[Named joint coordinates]
'''
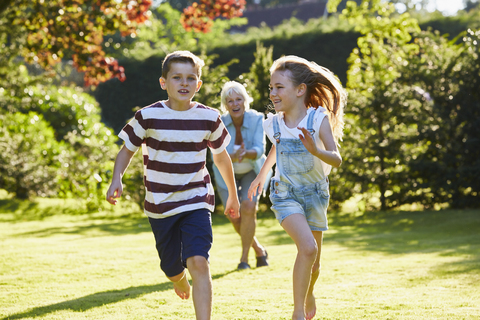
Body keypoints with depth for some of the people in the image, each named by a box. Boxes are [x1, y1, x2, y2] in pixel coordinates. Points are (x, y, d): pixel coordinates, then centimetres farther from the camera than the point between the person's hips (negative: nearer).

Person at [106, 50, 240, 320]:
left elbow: (221, 157, 11)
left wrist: (233, 195, 21)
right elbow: (127, 150, 3)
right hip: (160, 204, 1)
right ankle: (180, 280, 53)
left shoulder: (209, 118, -5)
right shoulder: (148, 117, -10)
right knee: (172, 267, 13)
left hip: (197, 201, -1)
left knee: (198, 262, -20)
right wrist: (117, 179, -16)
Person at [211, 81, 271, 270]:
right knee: (235, 216, -9)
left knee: (248, 208, -22)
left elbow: (259, 150, -29)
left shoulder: (256, 119, -22)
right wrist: (234, 156, -49)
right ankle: (259, 249, 19)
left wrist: (246, 154, -51)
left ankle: (244, 258, -9)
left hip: (252, 171, 0)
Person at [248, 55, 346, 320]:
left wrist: (315, 151, -43)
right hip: (285, 195, 0)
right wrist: (261, 175, 28)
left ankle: (308, 295, 46)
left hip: (315, 194, 1)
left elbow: (336, 160, -24)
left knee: (314, 262, 12)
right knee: (307, 248, -25)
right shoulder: (274, 124, -7)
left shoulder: (318, 120, -16)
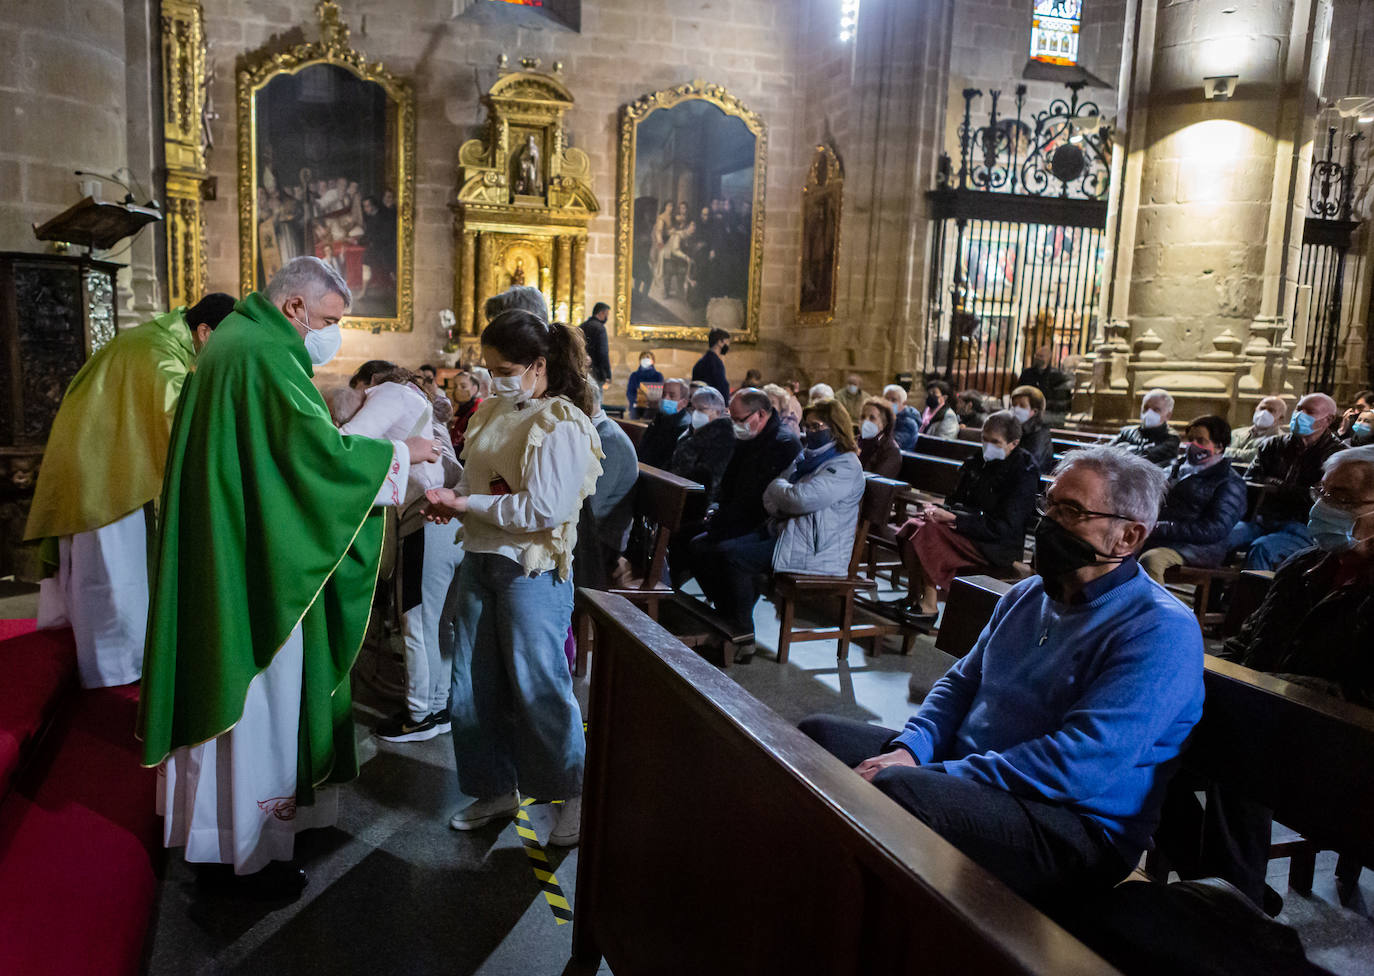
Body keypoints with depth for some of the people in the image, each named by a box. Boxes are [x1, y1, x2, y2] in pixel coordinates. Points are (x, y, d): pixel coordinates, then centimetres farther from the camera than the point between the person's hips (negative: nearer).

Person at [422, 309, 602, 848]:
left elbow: (545, 508, -22)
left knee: (539, 689, 3)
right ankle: (496, 790, 32)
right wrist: (451, 498, -2)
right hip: (480, 561, 8)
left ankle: (576, 796, 24)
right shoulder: (495, 410, 9)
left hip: (531, 571, -8)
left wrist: (468, 504, -17)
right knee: (472, 689, 13)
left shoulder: (562, 425, -15)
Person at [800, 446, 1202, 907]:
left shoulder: (1161, 631, -14)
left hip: (1073, 826, -8)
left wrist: (935, 775, -23)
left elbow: (1078, 766, -23)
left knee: (897, 791, -36)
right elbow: (961, 683, 17)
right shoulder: (1027, 595, 13)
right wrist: (910, 748, -4)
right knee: (818, 734, 0)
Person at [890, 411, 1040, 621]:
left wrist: (953, 519, -23)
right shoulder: (979, 461, 10)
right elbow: (957, 499, 18)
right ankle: (914, 595, -13)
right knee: (914, 525, -16)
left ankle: (929, 605, -22)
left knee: (931, 531, -28)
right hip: (970, 528, 8)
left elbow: (1004, 527, -19)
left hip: (998, 548, -8)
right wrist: (939, 510, -7)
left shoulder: (1025, 472, -13)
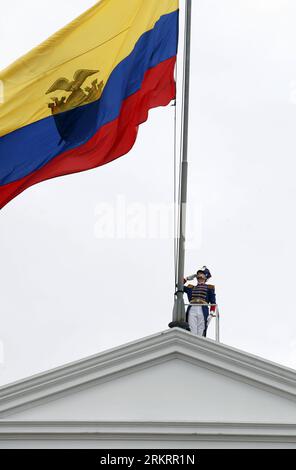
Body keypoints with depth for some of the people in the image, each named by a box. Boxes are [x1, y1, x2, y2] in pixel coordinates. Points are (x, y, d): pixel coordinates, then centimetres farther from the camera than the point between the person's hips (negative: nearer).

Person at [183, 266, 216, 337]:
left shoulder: (209, 288, 18)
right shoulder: (191, 288, 26)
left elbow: (213, 302, 9)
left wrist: (211, 314, -4)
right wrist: (188, 278, 28)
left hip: (203, 311, -2)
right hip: (191, 310, 2)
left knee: (200, 334, -11)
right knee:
'''
#### Task prompt
The entries above must be output exactly, with every image left out.

#### Solved problem
Body keypoints with depth for some of the people in the image, each named by a box. Boxes are [x1, y1, x2, y2] in pixel coordinates. Points are (x, y, d): pixel coordinates, then centimetres farther from the camera than the point between the person's hips (negative: nearer).

Person at [106, 50, 240, 320]:
left elbow: (221, 157, 11)
left wrist: (233, 195, 21)
right elbow: (127, 150, 3)
right hip: (160, 204, 1)
right ankle: (180, 280, 53)
left shoulder: (209, 118, -5)
right shoulder: (148, 117, -10)
right knee: (172, 267, 13)
left hip: (197, 201, -1)
left knee: (198, 262, -20)
right wrist: (117, 179, -16)
Person at [211, 81, 271, 270]:
right knee: (235, 216, -9)
left knee: (248, 208, -22)
left elbow: (259, 150, -29)
left shoulder: (256, 119, -22)
right wrist: (234, 156, -49)
right ankle: (259, 249, 19)
left wrist: (246, 154, -51)
left ankle: (244, 258, -9)
left hip: (252, 171, 0)
Person at [248, 55, 346, 320]:
left wrist: (315, 151, -43)
right hip: (285, 195, 0)
right wrist: (261, 175, 28)
left ankle: (308, 295, 46)
left hip: (315, 194, 1)
left elbow: (336, 160, -24)
left knee: (314, 262, 12)
right knee: (307, 248, -25)
right shoulder: (274, 124, -7)
left shoulder: (318, 120, -16)
Body keypoints with depth for some of the people in the image, each named by a box. Boxes are [x1, y1, x2, y2] in pixel coordinates. Points are (x, y, d): pixel coordinates, then centimetres farther from the camera than the point between the person's hips (negative: nearer).

Person at [422, 309, 602, 848]:
left elbow: (545, 508, -22)
left knee: (539, 689, 3)
right ankle: (496, 790, 32)
right wrist: (451, 498, -2)
right hip: (480, 561, 8)
left ankle: (576, 796, 24)
right shoulder: (495, 410, 9)
left hip: (531, 571, -8)
left wrist: (468, 504, -17)
right knee: (472, 689, 13)
left shoulder: (562, 425, -15)
Person at [800, 446, 1202, 907]:
left shoulder: (1161, 631, -14)
left hip: (1073, 826, -8)
left wrist: (935, 775, -23)
left elbow: (1078, 766, -23)
left knee: (897, 791, -36)
right elbow: (961, 683, 17)
right shoulder: (1027, 595, 13)
right wrist: (910, 748, -4)
right knee: (818, 734, 0)
Person at [890, 411, 1040, 621]:
left wrist: (953, 519, -23)
right shoulder: (979, 461, 10)
right elbow: (957, 499, 18)
right ankle: (914, 595, -13)
right knee: (914, 525, -16)
left ankle: (929, 605, -22)
left knee: (931, 531, -28)
right hip: (970, 528, 8)
left elbow: (1004, 527, -19)
left hip: (998, 548, -8)
right wrist: (939, 510, -7)
left shoulder: (1025, 472, -13)
Body keypoints with depth for some of the people in the image, each named by a box. Boxes are [x1, y1, x2, y2] in pixel coordinates. Points are (x, y, d): pixel coordinates, then centimetres farther from the camera than the point between the person's hips (negative: nearer).

Person at [183, 266, 216, 337]:
left shoulder: (209, 288, 18)
right shoulder: (191, 288, 26)
left elbow: (213, 302, 9)
left wrist: (211, 314, -4)
right wrist: (188, 278, 28)
left hip: (203, 311, -2)
right hip: (191, 310, 2)
left knee: (200, 334, -11)
right knee:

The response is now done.